# Daughter’s ‘Lost’ Dog Returned, TY FB



## Jules (Nov 14, 2020)

This has a happy ending.  My daughter was an emotional wreck for two days.  She lives in a semi-rural community.  Her Frenchie must have bypassed the invisible fence and was at the end of the road or nearby.  A new neighbour spoke to a woman picking up the dog and she said she was taking it home to keep it safe - 3 hours drive away and right past the vets and SPCA, etc.  Then she gave a semi-incorrect phone number.  

As soon as my daughter realized the dog was missing, she put an alert on the local Facebook group.  She started getting bits of info and someone spotted an ad in a nearby town Buy & Sell for a lost dog that this person had ‘saved’.  
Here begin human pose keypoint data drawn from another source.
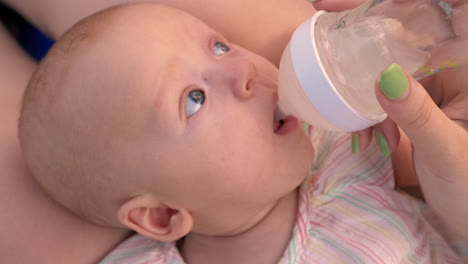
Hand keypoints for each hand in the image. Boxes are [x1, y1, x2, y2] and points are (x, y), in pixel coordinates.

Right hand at [312, 0, 467, 239]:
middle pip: (414, 20)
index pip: (454, 7)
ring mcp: (432, 80)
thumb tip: (383, 76)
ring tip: (341, 70)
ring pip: (393, 51)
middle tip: (328, 11)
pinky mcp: (416, 98)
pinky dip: (367, 96)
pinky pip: (385, 82)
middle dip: (372, 14)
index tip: (370, 1)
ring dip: (364, 61)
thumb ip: (417, 115)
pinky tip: (363, 122)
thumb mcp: (446, 152)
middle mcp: (454, 63)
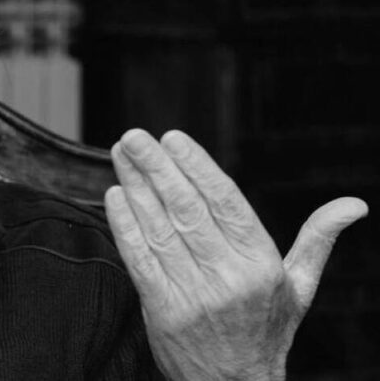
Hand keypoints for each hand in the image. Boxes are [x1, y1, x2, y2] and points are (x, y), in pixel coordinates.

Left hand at [103, 129, 367, 380]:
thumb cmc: (267, 329)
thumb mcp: (300, 286)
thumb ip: (317, 240)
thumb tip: (354, 205)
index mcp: (261, 264)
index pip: (226, 202)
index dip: (197, 166)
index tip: (174, 138)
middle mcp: (228, 277)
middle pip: (187, 210)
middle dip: (157, 168)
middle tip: (134, 137)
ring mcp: (193, 295)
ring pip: (159, 230)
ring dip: (136, 189)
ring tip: (121, 156)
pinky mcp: (163, 310)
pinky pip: (140, 260)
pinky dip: (125, 226)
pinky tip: (114, 197)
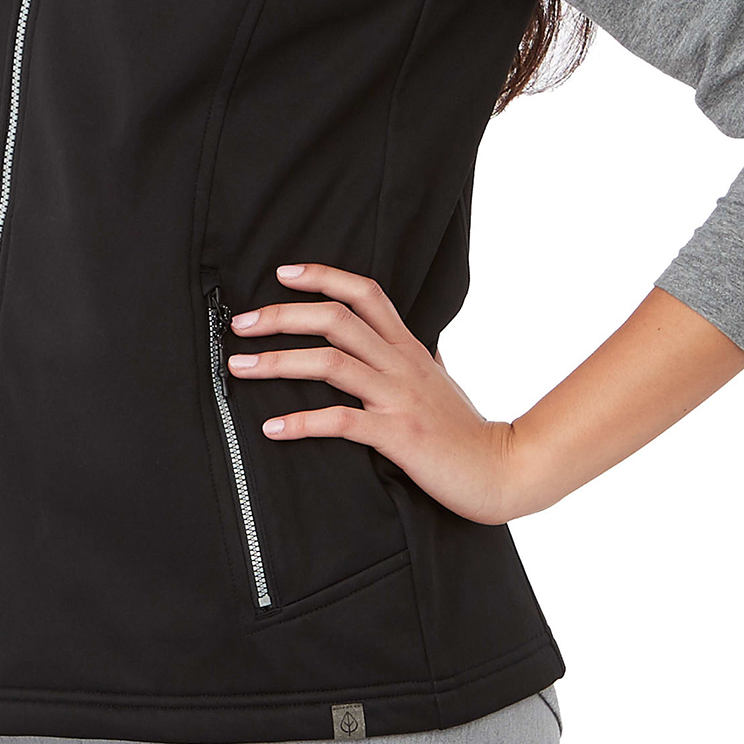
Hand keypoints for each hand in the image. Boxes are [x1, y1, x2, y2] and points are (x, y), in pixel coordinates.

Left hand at [225, 261, 526, 524]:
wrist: (504, 471)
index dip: (323, 276)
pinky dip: (303, 422)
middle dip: (282, 315)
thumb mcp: (443, 382)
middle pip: (336, 318)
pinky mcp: (397, 435)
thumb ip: (425, 360)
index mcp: (408, 348)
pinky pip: (342, 421)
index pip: (365, 293)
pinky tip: (273, 428)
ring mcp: (398, 397)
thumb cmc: (468, 430)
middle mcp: (401, 363)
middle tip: (241, 323)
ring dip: (278, 362)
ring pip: (332, 362)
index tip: (284, 272)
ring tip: (240, 366)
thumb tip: (423, 345)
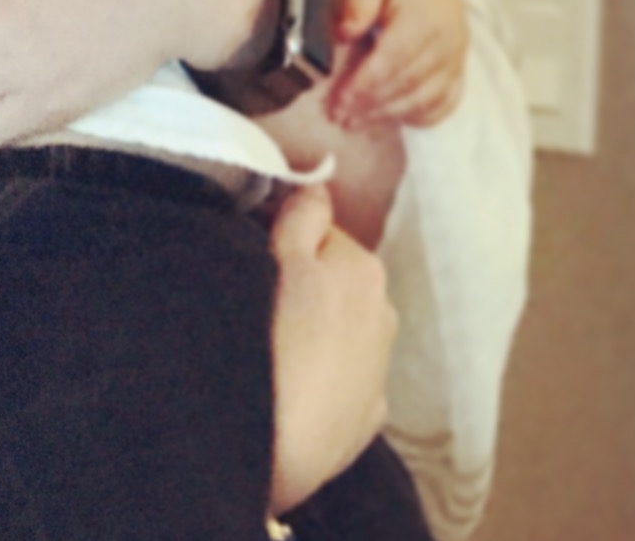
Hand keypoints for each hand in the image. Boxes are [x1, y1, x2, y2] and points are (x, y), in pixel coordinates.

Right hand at [267, 183, 396, 514]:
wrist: (278, 448)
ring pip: (341, 330)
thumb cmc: (273, 343)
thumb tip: (318, 187)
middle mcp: (385, 314)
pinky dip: (322, 377)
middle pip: (335, 281)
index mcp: (362, 268)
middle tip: (254, 302)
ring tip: (269, 349)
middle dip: (304, 284)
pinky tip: (289, 388)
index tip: (250, 250)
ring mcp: (379, 371)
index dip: (282, 236)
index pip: (319, 230)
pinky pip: (341, 379)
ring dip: (315, 330)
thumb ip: (302, 217)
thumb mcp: (278, 262)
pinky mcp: (367, 419)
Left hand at [322, 0, 467, 129]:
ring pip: (424, 98)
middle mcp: (448, 40)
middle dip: (370, 104)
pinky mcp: (459, 68)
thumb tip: (345, 31)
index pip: (393, 59)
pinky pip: (445, 102)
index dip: (364, 84)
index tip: (338, 100)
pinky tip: (393, 119)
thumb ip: (359, 1)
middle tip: (338, 116)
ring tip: (354, 121)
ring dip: (388, 114)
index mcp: (426, 16)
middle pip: (407, 83)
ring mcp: (457, 57)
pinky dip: (420, 115)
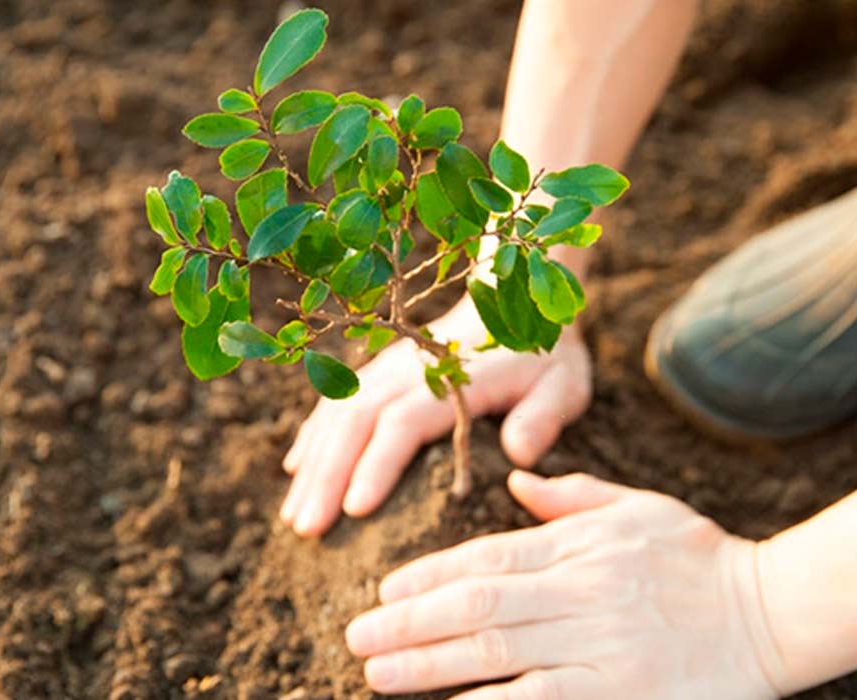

By the next morning delayed contact was made & my daughter drove to get her dog.  The woman was hoping for a reward.  She was given a couple of new dog toys.  Dear daughter played it neutral until she got her dog and the woman couldn’t do anything about it.  The thief is lucky, because any negativity and the police were going to be called.  

Facebook Community forums really can help track down thieves.


----------



## AnnieA (Nov 14, 2020)

What an awful person.  So glad your daughter was able to track her down and get her dog back!


----------



## hollydolly (Nov 14, 2020)

OMG...good for your daughter getting on the case straight away and finding her beloved dog... but I would have called the police for sure on that woman.. I wonder how  many other dogs she's stolen to sell ..this makes me absolutely furious


----------



## RadishRose (Nov 14, 2020)

Jules, I'm so relieved your daughter got her dog back! One great thing about FB.

I am also furious about that woman! Sure she stole that dog!  Frenchies are so popular now, DD got her back in the nick of time!


----------